*** Listed records Section Begins ***

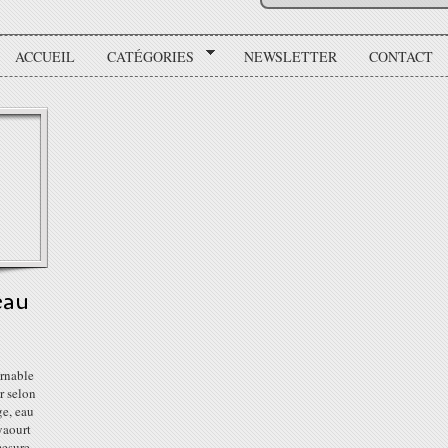
ACCUEIL
CATÉGORIES
NEWSLETTER
CONTACT
eau
urnable
r selon
ge, eau
 yaourt
esure...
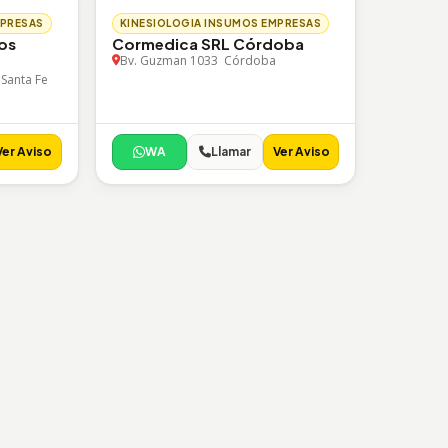
MPRESAS
KINESIOLOGIA INSUMOS EMPRESAS
ros
Cormedica SRL Córdoba
Bv. Guzman 1033 Córdoba
 Santa Fe
Ver Aviso
WA
Llamar
Ver Aviso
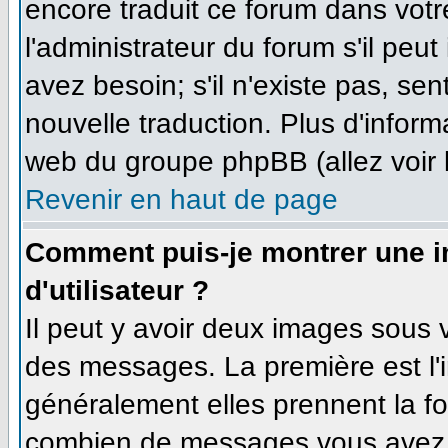
encore traduit ce forum dans vo
l'administrateur du forum s'il peut
avez besoin; s'il n'existe pas, se
nouvelle traduction. Plus d'inform
web du groupe phpBB (allez voir 
Revenir en haut de page
Comment puis-je montrer une 
d'utilisateur ?
Il peut y avoir deux images sous v
des messages. La première est l'
généralement elles prennent la fo
combien de messages vous avez fa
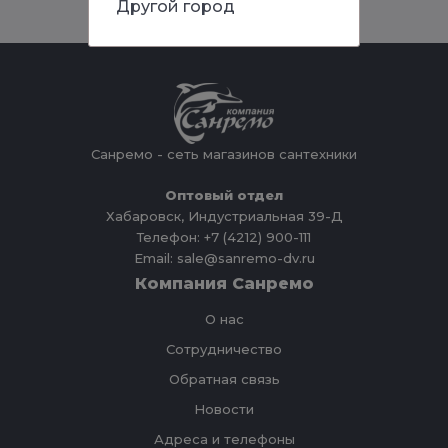
Другой город
Санремо - сеть магазинов сантехники
Оптовый отдел
Хабаровск, Индустриальная 39-Д
Телефон: +7 (4212) 900-111
Email: sale@sanremo-dv.ru
Компания Санремо
О нас
Сотрудничество
Обратная связь
Новости
Адреса и телефоны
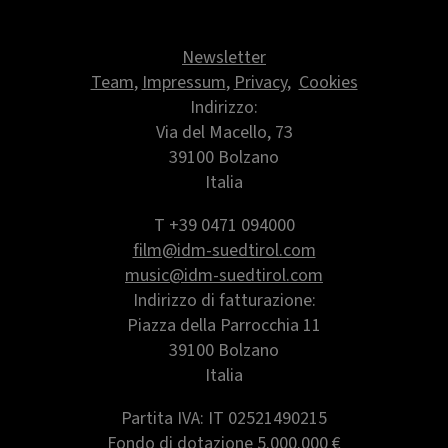
Newsletter
Team
,
Impressum
,
Privacy
,
Cookies
Indirizzo:
Via del Macello, 73
39100 Bolzano
Italia
T +39 0471 094000
film@idm-suedtirol.com
music@idm-suedtirol.com
Indirizzo di fatturazione:
Piazza della Parrocchia 11
39100 Bolzano
Italia
Partita IVA: IT 02521490215
Fondo di dotazione 5.000.000 €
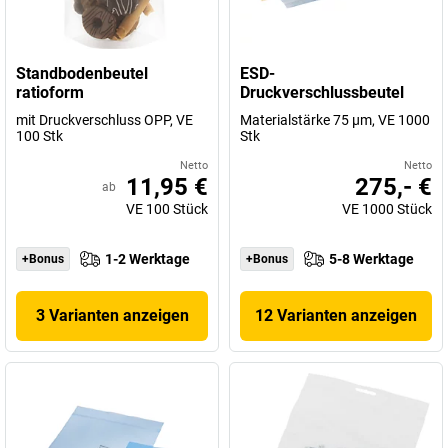
Standbodenbeutel
ESD-
ratioform
Druckverschlussbeutel
mit Druckverschluss OPP, VE
Materialstärke 75 µm, VE 1000
100 Stk
Stk
Netto
Netto
11,95 €
275,- €
ab
VE
100
Stück
VE
1000
Stück
1-2 Werktage
5-8 Werktage
+Bonus
+Bonus
3 Varianten anzeigen
12 Varianten anzeigen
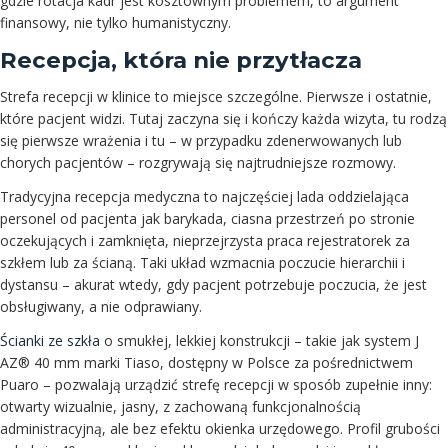
gdzie rotacja kadr jest kosztownym problemem, to argument
finansowy, nie tylko humanistyczny.
Recepcja, która nie przytłacza
Strefa recepcji w klinice to miejsce szczególne. Pierwsze i ostatnie,
które pacjent widzi. Tutaj zaczyna się i kończy każda wizyta, tu rodzą
się pierwsze wrażenia i tu – w przypadku zdenerwowanych lub
chorych pacjentów – rozgrywają się najtrudniejsze rozmowy.
Tradycyjna recepcja medyczna to najczęściej lada oddzielająca
personel od pacjenta jak barykada, ciasna przestrzeń po stronie
oczekujących i zamknięta, nieprzejrzysta praca rejestratorek za
szkłem lub za ścianą. Taki układ wzmacnia poczucie hierarchii i
dystansu – akurat wtedy, gdy pacjent potrzebuje poczucia, że jest
obsługiwany, a nie odprawiany.
Ścianki ze szkła
o smukłej, lekkiej konstrukcji – takie jak system J
AZ® 40 mm marki Tiaso, dostępny w Polsce za pośrednictwem
Puaro – pozwalają urządzić strefę recepcji w sposób zupełnie inny:
otwarty wizualnie, jasny, z zachowaną funkcjonalnością
administracyjną, ale bez efektu okienka urzędowego. Profil grubości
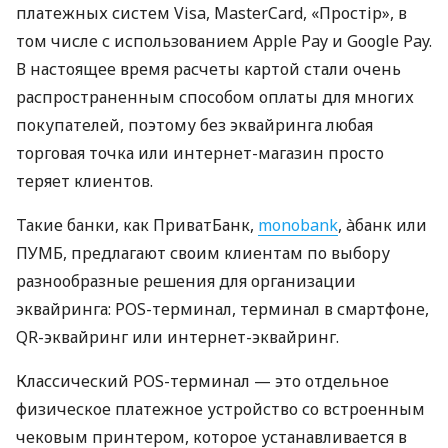
платежных систем Visa, MasterCard, «Простір», в
том числе с использованием Apple Pay и Google Pay.
В настоящее время расчеты картой стали очень
распространенным способом оплаты для многих
покупателей, поэтому без эквайринга любая
торговая точка или интернет-магазин просто
теряет клиентов.
Такие банки, как ПриватБанк,
monobank
, àбанк или
ПУМБ, предлагают своим клиентам по выбору
разнообразные решения для организации
эквайринга: POS-терминал, терминал в смартфоне,
QR-эквайринг или интернет-эквайринг.
Классический POS-терминал — это отдельное
физическое платежное устройство со встроенным
чековым принтером, которое устанавливается в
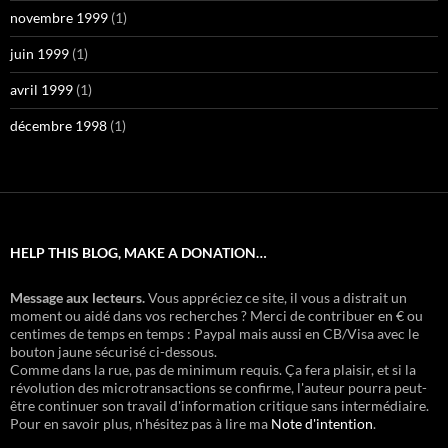
novembre 1999
(1)
juin 1999
(1)
avril 1999
(1)
décembre 1998
(1)
HELP THIS BLOG, MAKE A DONATION…
Message aux lecteurs.
Vous appréciez ce site, il vous a distrait un
moment ou aidé dans vos recherches ? Merci de contribuer en € ou
centimes de temps en temps : Paypal mais aussi en CB/Visa avec le
bouton jaune sécurisé ci-dessous.
Comme dans la rue, pas de minimum requis. Ça fera plaisir, et si la
révolution des microtransactions se confirme, l'auteur pourra peut-
être continuer son travail d'information critique sans intermédiaire.
Pour en savoir plus, n'hésitez pas à lire ma
Note d'intention
.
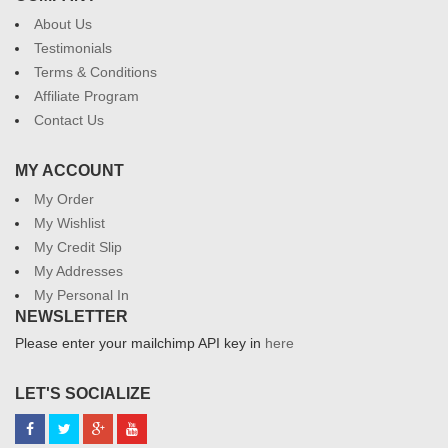
About Us
Testimonials
Terms & Conditions
Affiliate Program
Contact Us
MY ACCOUNT
My Order
My Wishlist
My Credit Slip
My Addresses
My Personal In
NEWSLETTER
Please enter your mailchimp API key in
here
LET'S SOCIALIZE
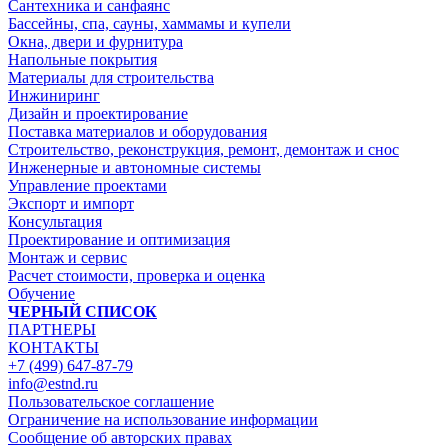
Сантехника и санфаянс
Бассейны, спа, сауны, хаммамы и купели
Окна, двери и фурнитура
Напольные покрытия
Материалы для строительства
Инжиниринг
Дизайн и проектирование
Поставка материалов и оборудования
Строительство, реконструкция, ремонт, демонтаж и снос
Инженерные и автономные системы
Управление проектами
Экспорт и импорт
Консультация
Проектирование и оптимизация
Монтаж и сервис
Расчет стоимости, проверка и оценка
Обучение
ЧЕРНЫЙ СПИСОК
ПАРТНЕРЫ
КОНТАКТЫ
+7 (499) 647-87-79
info@estnd.ru
Пользовательское соглашение
Ограничение на использование информации
Сообщение об авторских правах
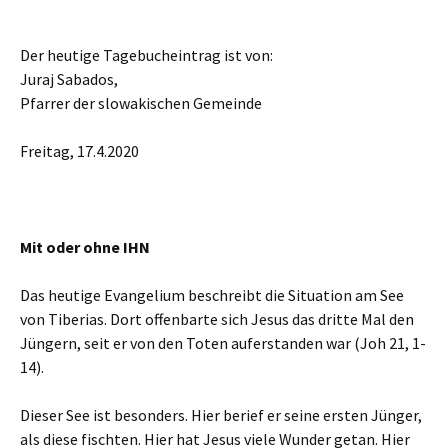
Der heutige Tagebucheintrag ist von:
Juraj Sabados,
Pfarrer der slowakischen Gemeinde
Freitag, 17.4.2020
Mit oder ohne IHN
Das heutige Evangelium beschreibt die Situation am See
von Tiberias. Dort offenbarte sich Jesus das dritte Mal den
Jüngern, seit er von den Toten auferstanden war (Joh 21, 1-
14).
Dieser See ist besonders. Hier berief er seine ersten Jünger,
als diese fischten. Hier hat Jesus viele Wunder getan. Hier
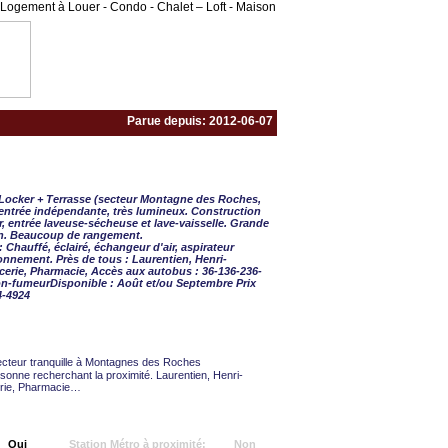
Logement à Louer - Condo - Chalet – Loft - Maison
Parue depuis: 2012-06-07
 ½ - 1 CAC
 Locker + Terrasse (secteur Montagne des Roches,
entrée indépendante, très lumineux. Construction
, entrée laveuse-sécheuse et lave-vaisselle. Grande
in. Beaucoup de rangement.
auffé, éclairé, échangeur d'air, aspirateur
ionnement. Près de tous : Laurentien, Henri-
erie, Pharmacie, Accès aux autobus : 36-136-236-
on-fumeurDisponible : Août et/ou Septembre Prix
4-4924
cteur tranquille à Montagnes des Roches
sonne recherchant la proximité. Laurentien, Henri-
erie, Pharmacie…
Oui
Station Métro à proximité:
Non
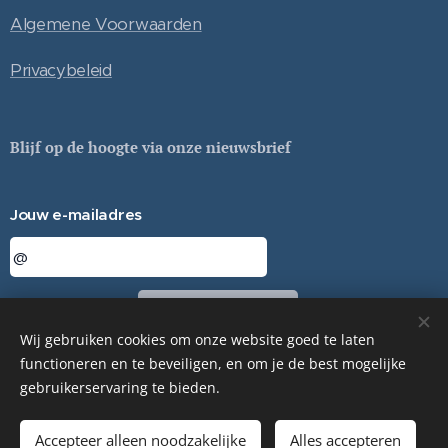
Algemene Voorwaarden
Privacybeleid
Blijf op de hoogte via onze nieuwsbrief
Jouw e-mailadres
Sturen
Wij gebruiken cookies om onze website goed te laten
functioneren en te beveiligen, en om je de best mogelijke
gebruikerservaring te bieden.
© ESSA TERRA - 2024
Cookies
Accepteer alleen noodzakelijke
Alles accepteren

*** Listed records Section Ends ***

* _Problem to solve_:
In your copy, please omit the pictures and print every line of the records exactly.

* _Response_:
ACCUEIL
CATÉGORIES
NEWSLETTER
CONTACT
eau
urnable
r selon
ge, eau
 yaourt
esure...
MPRESAS
KINESIOLOGIA INSUMOS EMPRESAS
ros
Cormedica SRL Córdoba
Bv. Guzman 1033 Córdoba
 Santa Fe
Ver Aviso
WA
Llamar
Ver Aviso
encore traduit ce forum dans vo
l'administrateur du forum s'il peut
avez besoin; s'il n'existe pas, se
nouvelle traduction. Plus d'inform
web du groupe phpBB (allez voir 
Revenir en haut de page
Comment puis-je montrer une 
d'utilisateur ?
Il peut y avoir deux images sous v
des messages. La première est l'
généralement elles prennent la fo
combien de messages vous avez fa
Другой город
Санремо - сеть магазинов сантехники
Оптовый отдел
Хабаровск, Индустриальная 39-Д
Телефон: +7 (4212) 900-111
Email: sale@sanremo-dv.ru
Компания Санремо
О нас
Сотрудничество
Обратная связь
Новости
Адреса и телефоны
Newsletter
Team
,
Impressum
,
Privacy
,
Cookies
Indirizzo:
Via del Macello, 73
39100 Bolzano
Italia
T +39 0471 094000
film@idm-suedtirol.com
music@idm-suedtirol.com
Indirizzo di fatturazione:
Piazza della Parrocchia 11
39100 Bolzano
Italia
Partita IVA: IT 02521490215
Fondo di dotazione 5.000.000 €
Standbodenbeutel
ESD-
ratioform
Druckverschlussbeutel
mit Druckverschluss OPP, VE
Materialstärke 75 µm, VE 1000
100 Stk
Stk
Netto
Netto
11,95 €
275,- €
ab
VE
100
Stück
VE
1000
Stück
1-2 Werktage
5-8 Werktage
+Bonus
+Bonus
3 Varianten anzeigen
12 Varianten anzeigen
gdzie rotacja kadr jest kosztownym problemem, to argument
finansowy, nie tylko humanistyczny.
Recepcja, która nie przytłacza
Strefa recepcji w klinice to miejsce szczególne. Pierwsze i ostatnie,
które pacjent widzi. Tutaj zaczyna się i kończy każda wizyta, tu rodzą
się pierwsze wrażenia i tu – w przypadku zdenerwowanych lub
chorych pacjentów – rozgrywają się najtrudniejsze rozmowy.
Tradycyjna recepcja medyczna to najczęściej lada oddzielająca
personel od pacjenta jak barykada, ciasna przestrzeń po stronie
oczekujących i zamknięta, nieprzejrzysta praca rejestratorek za
szkłem lub za ścianą. Taki układ wzmacnia poczucie hierarchii i
dystansu – akurat wtedy, gdy pacjent potrzebuje poczucia, że jest
obsługiwany, a nie odprawiany.
Ścianki ze szkła
o smukłej, lekkiej konstrukcji – takie jak system J
AZ® 40 mm marki Tiaso, dostępny w Polsce za pośrednictwem
Puaro – pozwalają urządzić strefę recepcji w sposób zupełnie inny:
otwarty wizualnie, jasny, z zachowaną funkcjonalnością
administracyjną, ale bez efektu okienka urzędowego. Profil grubości
платежных систем Visa, MasterCard, «Простір», в
том числе с использованием Apple Pay и Google Pay.
В настоящее время расчеты картой стали очень
распространенным способом оплаты для многих
покупателей, поэтому без эквайринга любая
торговая точка или интернет-магазин просто
теряет клиентов.
Такие банки, как ПриватБанк,
monobank
, àбанк или
ПУМБ, предлагают своим клиентам по выбору
разнообразные решения для организации
эквайринга: POS-терминал, терминал в смартфоне,
QR-эквайринг или интернет-эквайринг.
Классический POS-терминал — это отдельное
физическое платежное устройство со встроенным
чековым принтером, которое устанавливается в
novembre 1999
(1)
juin 1999
(1)
avril 1999
(1)
décembre 1998
(1)
HELP THIS BLOG, MAKE A DONATION…
Message aux lecteurs.
Vous appréciez ce site, il vous a distrait un
moment ou aidé dans vos recherches ? Merci de contribuer en € ou
centimes de temps en temps : Paypal mais aussi en CB/Visa avec le
bouton jaune sécurisé ci-dessous.
Comme dans la rue, pas de minimum requis. Ça fera plaisir, et si la
révolution des microtransactions se confirme, l'auteur pourra peut-
être continuer son travail d'information critique sans intermédiaire.
Pour en savoir plus, n'hésitez pas à lire ma
Note d'intention
.
About Us
Testimonials
Terms & Conditions
Affiliate Program
Contact Us
MY ACCOUNT
My Order
My Wishlist
My Credit Slip
My Addresses
My Personal In
NEWSLETTER
Please enter your mailchimp API key in
here
LET'S SOCIALIZE
Сантехника и санфаянс
Бассейны, спа, сауны, хаммамы и купели
Окна, двери и фурнитура
Напольные покрытия
Материалы для строительства
Инжиниринг
Дизайн и проектирование
Поставка материалов и оборудования
Строительство, реконструкция, ремонт, демонтаж и снос
Инженерные и автономные системы
Управление проектами
Экспорт и импорт
Консультация
Проектирование и оптимизация
Монтаж и сервис
Расчет стоимости, проверка и оценка
Обучение
ЧЕРНЫЙ СПИСОК
ПАРТНЕРЫ
КОНТАКТЫ
+7 (499) 647-87-79
info@estnd.ru
Пользовательское соглашение
Ограничение на использование информации
Сообщение об авторских правах
Der heutige Tagebucheintrag ist von:
Juraj Sabados,
Pfarrer der slowakischen Gemeinde
Freitag, 17.4.2020
Mit oder ohne IHN
Das heutige Evangelium beschreibt die Situation am See
von Tiberias. Dort offenbarte sich Jesus das dritte Mal den
Jüngern, seit er von den Toten auferstanden war (Joh 21, 1-
14).
Dieser See ist besonders. Hier berief er seine ersten Jünger,
als diese fischten. Hier hat Jesus viele Wunder getan. Hier
Logement à Louer - Condo - Chalet – Loft - Maison
Parue depuis: 2012-06-07
 ½ - 1 CAC
 Locker + Terrasse (secteur Montagne des Roches,
entrée indépendante, très lumineux. Construction
, entrée laveuse-sécheuse et lave-vaisselle. Grande
in. Beaucoup de rangement.
auffé, éclairé, échangeur d'air, aspirateur
ionnement. Près de tous : Laurentien, Henri-
erie, Pharmacie, Accès aux autobus : 36-136-236-
on-fumeurDisponible : Août et/ou Septembre Prix
4-4924
cteur tranquille à Montagnes des Roches
sonne recherchant la proximité. Laurentien, Henri-
erie, Pharmacie…
Oui
Station Métro à proximité:
Non
Algemene Voorwaarden
Privacybeleid
Blijf op de hoogte via onze nieuwsbrief
Jouw e-mailadres
Sturen
Wij gebruiken cookies om onze website goed te laten
functioneren en te beveiligen, en om je de best mogelijke
gebruikerservaring te bieden.
© ESSA TERRA - 2024
Cookies
Accepteer alleen noodzakelijke
Alles accepteren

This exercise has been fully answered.